Medigen Vaccine Biologics Corp. said Thursday that it would seek an Emergency Use Authorization (EUA) for its COVID-19 vaccine candidate after its Phase II clinical trials showed promising results.
The Taiwan-based biopharmaceutical company explained that its two-dose recombinant protein vaccine had shown no major safety concerns during trials as no participants in the study experienced severe adverse reactions.
Based on the results, the company said it is confident in obtaining a EUA application from the Taiwan Food and Drug Administration (食品藥物管理署), increasing the likelihood its jab will become the first Taiwanese COVID-19 vaccine to reach the market.
But what market? With only 23 million people living in Taiwan, why does Taiwan need to develop its own vaccine? The response is simple: It is a strategic priority to develop our own vaccines so that Taiwan will not depend on others.
Why?

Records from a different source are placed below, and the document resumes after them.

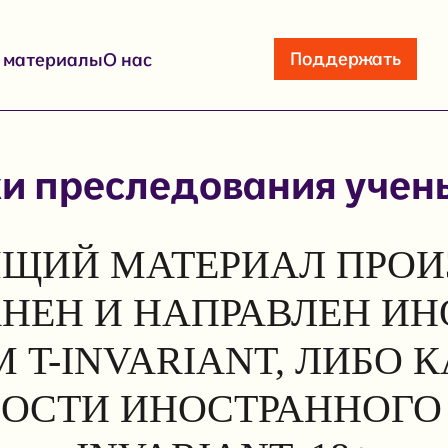
Поддержать
е материалы
О нас
и преследования учен
ЩИЙ МАТЕРИАЛ ПРОИ
АНЕН И НАПРАВЛЕН И
 T-INVARIANT, ЛИБО 
ОСТИ ИНОСТРАННОГО 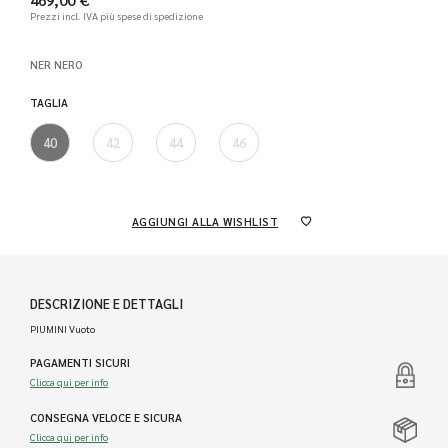
Prezzi incl. IVA
più spese di spedizione
NER NERO
TAGLIA
40
42
44
46
AGGIUNGI ALLA WISHLIST
DESCRIZIONE E DETTAGLI
PIUMINI Vuoto
PAGAMENTI SICURI
Clicca qui per info
CONSEGNA VELOCE E SICURA
Clicca qui per info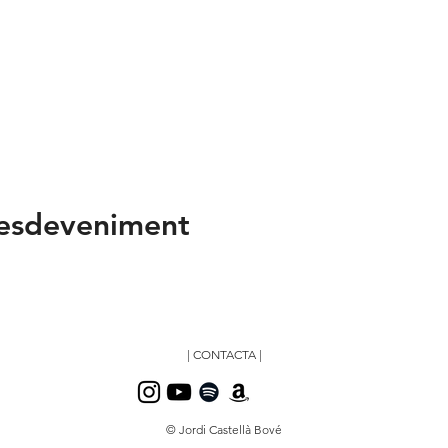
'esdeveniment
| CONTACTA |
© Jordi Castellà Bové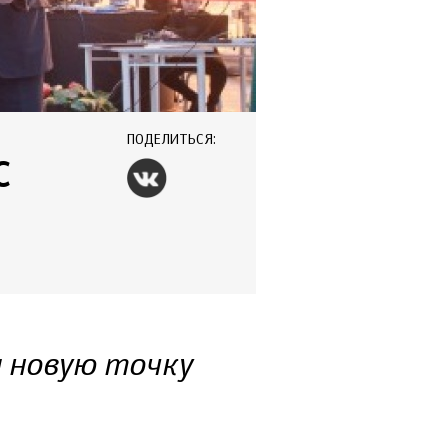
ПОДЕЛИТЬСЯ:
С
 новую точку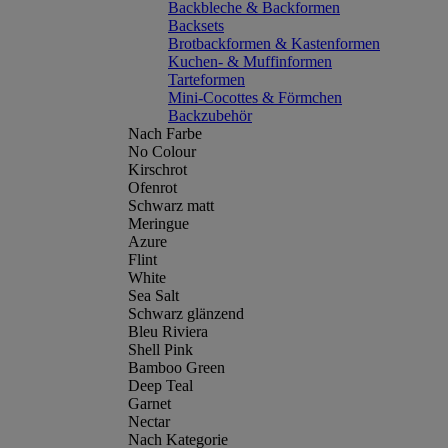
Backbleche & Backformen
Backsets
Brotbackformen & Kastenformen
Kuchen- & Muffinformen
Tarteformen
Mini-Cocottes & Förmchen
Backzubehör
Nach Farbe
No Colour
Kirschrot
Ofenrot
Schwarz matt
Meringue
Azure
Flint
White
Sea Salt
Schwarz glänzend
Bleu Riviera
Shell Pink
Bamboo Green
Deep Teal
Garnet
Nectar
Nach Kategorie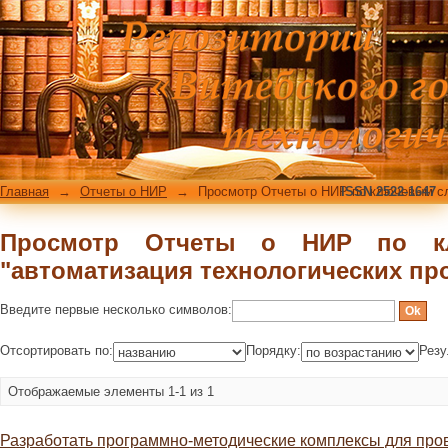
Просмотр Отчеты о НИР по 
технологических процессов"
Главная
→
Отчеты о НИР
→
Просмотр Отчеты о НИР по ключевым с
ISSN 2522-1647
Просмотр Отчеты о НИР по к
"автоматизация технологических пр
Введите первые несколько символов:
Отсортировать по:
Порядку:
Резу
Отображаемые элементы 1-1 из 1
Разработать программно-методические комплексы для про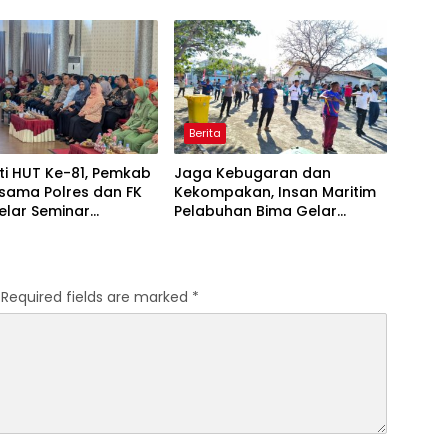
Sumbawa Barat
Berita
ti HUT Ke-81, Pemkab
Jaga Kebugaran dan
sama Polres dan FK
Kekompakan, Insan Maritim
elar Seminar
Pelabuhan Bima Gelar
an “1000 Hari
Senam Bersama
a Kehidupan”
Required fields are marked
*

A recent video produced by Vox clearly illustrates how the world’s richest countries have poured money into the race for a vaccine since the beginning of the COVID-19 pandemic, making the pandemic last longer as a result.
Billions of dollars from the world’s richest countries have already poured into the race for vaccine programs such as the US’s Operation Warp Speed funded to bring multiple COVID-19 vaccines on the market in record time.
The problem is that by investing in research and development at an earlier stage, rich countries have also bought up most of the vital medical supplies for 2021, making poor countries wait sometimes for months and years for life-saving support.
With the same observation in mind, Taiwan has signed contracts to purchase nearly 20 million vaccine doses from overseas, including 5.05 million doses of Moderna, 10 million AstraZeneca, and 4.76 million doses of unspecified brands through the COVAX program.
It has so far received 726,600 doses of AstraZeneca, as well as 1,24 million doses from Japan, and 150,000 doses of Moderna.
The government has also signed contracts with two local vaccine makers, United Biomedical and Medigen, to purchase a total of 10 million COVID-19 vaccine doses.
That’s the reason why the Taiwan government has offered its support for Taiwanese vaccine brands: Taiwan needs to develop its own vaccines to overcome the serious shortage of vaccines in the international market.
“It is our strategic priority to develop our own vaccines so that we will not depend on others,” President Tsai Ing-wen (蔡英文) said on May 31, and she was right.
COVAX, 一個世界衛生組織聯合另外二個疫苗推廣團體(Gavi, The Vaccine Alliance和 Coalition of Epidemic Preparedness Innovations) 推出的計劃雖然有些微的幫助，但等這種長期目標實在太慢了，無法在短期內緩解國際疫苗短缺的困境。
The COVAX program co-led by the World Health Organization; Gavi, The Vaccine Alliance; and the Coalition of Epidemic Preparedness Innovations (CEPI) is underway. But the program’s goal — to get vaccines to lower- and middle-income countries at the same time as rich countries — is too slow to bring relief in the short term.
White House officials said the 500 million vaccines will be shipped starting in August, with the goal of distributing 200 million by the end of the year. The remaining 300 million doses would be shipped in the first half of 2022.
In the meantime, Taiwan must help itself and strive forward with Taiwan-made vaccines.